%%
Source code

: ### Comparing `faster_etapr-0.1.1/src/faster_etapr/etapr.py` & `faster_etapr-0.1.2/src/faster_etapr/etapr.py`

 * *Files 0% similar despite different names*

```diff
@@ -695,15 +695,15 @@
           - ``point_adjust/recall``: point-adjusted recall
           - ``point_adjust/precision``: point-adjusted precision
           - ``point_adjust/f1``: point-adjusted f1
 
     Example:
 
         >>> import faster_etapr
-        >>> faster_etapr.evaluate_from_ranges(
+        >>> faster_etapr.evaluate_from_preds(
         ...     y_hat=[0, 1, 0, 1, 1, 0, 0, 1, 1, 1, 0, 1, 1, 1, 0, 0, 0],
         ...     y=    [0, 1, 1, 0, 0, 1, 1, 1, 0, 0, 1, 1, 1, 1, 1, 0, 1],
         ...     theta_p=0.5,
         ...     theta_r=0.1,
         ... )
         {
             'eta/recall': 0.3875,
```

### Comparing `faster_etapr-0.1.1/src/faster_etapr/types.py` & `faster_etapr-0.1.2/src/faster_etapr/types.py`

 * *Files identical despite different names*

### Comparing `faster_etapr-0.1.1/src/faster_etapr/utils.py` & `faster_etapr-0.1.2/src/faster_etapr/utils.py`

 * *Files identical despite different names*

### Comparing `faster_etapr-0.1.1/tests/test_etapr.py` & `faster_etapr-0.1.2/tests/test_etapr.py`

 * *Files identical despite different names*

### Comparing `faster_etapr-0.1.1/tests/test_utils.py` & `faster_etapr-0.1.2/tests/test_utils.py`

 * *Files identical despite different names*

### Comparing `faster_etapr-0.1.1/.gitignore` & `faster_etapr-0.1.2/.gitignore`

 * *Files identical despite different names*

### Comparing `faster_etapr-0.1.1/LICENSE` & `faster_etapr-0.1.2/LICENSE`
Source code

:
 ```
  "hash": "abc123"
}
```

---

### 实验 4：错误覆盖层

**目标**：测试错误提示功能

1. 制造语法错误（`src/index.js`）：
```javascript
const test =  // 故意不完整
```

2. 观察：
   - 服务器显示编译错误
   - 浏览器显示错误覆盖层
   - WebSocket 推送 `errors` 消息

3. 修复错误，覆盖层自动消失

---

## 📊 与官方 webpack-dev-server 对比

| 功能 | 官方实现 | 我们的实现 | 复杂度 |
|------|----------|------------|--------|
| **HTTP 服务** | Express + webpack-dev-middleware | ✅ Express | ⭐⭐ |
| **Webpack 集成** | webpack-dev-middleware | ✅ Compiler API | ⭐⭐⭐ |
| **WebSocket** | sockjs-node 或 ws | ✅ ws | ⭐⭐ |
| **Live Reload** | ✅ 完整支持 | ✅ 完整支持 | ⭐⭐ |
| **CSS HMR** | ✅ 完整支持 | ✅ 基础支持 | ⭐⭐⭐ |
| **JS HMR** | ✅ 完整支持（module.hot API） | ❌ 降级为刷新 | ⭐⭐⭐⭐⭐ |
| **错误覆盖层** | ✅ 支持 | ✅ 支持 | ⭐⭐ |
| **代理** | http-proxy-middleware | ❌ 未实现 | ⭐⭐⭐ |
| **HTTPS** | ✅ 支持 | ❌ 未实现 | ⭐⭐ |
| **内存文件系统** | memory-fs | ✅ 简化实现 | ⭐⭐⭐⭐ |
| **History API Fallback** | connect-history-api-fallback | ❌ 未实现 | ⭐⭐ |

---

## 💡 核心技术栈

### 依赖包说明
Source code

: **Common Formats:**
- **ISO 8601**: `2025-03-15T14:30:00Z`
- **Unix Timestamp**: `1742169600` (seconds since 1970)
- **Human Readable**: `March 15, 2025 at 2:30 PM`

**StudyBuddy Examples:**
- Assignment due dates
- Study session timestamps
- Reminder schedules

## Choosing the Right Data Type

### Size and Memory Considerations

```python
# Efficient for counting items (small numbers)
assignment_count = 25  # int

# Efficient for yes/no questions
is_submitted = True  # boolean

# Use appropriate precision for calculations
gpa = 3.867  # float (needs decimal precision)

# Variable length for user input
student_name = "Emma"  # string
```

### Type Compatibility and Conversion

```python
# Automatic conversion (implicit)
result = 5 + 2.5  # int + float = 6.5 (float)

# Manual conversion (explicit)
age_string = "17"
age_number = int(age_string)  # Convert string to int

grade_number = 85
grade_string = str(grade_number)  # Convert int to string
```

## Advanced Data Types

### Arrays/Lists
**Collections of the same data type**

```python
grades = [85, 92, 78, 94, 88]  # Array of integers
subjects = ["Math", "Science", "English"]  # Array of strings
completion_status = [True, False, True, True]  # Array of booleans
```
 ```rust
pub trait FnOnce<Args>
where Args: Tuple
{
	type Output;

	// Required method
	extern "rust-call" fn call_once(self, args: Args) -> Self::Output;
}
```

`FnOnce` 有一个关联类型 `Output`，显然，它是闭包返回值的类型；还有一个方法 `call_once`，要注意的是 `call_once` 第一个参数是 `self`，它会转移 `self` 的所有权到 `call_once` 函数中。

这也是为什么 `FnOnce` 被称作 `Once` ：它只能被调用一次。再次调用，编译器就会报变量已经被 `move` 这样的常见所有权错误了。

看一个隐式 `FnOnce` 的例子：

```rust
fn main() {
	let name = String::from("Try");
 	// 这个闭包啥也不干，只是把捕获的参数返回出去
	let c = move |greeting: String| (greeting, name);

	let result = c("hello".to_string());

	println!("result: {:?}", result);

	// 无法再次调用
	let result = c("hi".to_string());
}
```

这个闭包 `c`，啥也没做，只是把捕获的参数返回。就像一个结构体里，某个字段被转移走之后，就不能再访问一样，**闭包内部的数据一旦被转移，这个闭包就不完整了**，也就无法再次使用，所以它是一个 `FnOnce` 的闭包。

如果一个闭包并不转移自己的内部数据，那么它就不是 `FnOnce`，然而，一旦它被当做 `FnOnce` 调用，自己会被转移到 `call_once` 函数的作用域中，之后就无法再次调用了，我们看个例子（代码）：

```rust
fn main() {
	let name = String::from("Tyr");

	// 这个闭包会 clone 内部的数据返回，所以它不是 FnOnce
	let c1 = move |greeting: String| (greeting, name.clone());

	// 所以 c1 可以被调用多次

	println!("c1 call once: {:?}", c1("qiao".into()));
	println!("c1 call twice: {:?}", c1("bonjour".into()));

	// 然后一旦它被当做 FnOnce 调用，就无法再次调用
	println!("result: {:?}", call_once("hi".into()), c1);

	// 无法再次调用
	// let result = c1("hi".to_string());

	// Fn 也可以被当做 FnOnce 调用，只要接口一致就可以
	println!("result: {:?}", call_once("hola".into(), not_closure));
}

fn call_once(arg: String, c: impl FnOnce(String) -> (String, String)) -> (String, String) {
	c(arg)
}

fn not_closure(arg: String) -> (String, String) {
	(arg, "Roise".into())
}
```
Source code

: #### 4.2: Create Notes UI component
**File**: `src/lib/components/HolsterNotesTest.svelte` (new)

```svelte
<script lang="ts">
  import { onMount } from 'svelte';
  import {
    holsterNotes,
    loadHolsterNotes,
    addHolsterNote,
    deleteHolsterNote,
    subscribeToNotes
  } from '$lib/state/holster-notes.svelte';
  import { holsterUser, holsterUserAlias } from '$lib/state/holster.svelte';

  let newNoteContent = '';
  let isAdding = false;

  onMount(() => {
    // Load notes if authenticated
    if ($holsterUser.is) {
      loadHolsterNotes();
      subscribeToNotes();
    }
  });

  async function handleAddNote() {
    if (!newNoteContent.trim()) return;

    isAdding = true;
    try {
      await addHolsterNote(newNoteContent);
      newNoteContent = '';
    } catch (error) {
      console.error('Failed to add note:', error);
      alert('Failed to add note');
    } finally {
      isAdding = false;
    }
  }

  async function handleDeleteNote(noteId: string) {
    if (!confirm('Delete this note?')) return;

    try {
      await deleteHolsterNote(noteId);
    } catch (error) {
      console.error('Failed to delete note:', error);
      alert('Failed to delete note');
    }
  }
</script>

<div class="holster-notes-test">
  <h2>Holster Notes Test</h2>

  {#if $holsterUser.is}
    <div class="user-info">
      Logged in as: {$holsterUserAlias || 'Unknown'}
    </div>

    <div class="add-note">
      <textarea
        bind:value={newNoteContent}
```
%%
_What is being asked_:
Filter the entries and keep only the lines holding "Failed".

_Task result_:
      console.error('Failed to add note:', error);
      alert('Failed to add note');
      console.error('Failed to delete note:', error);
      alert('Failed to delete note');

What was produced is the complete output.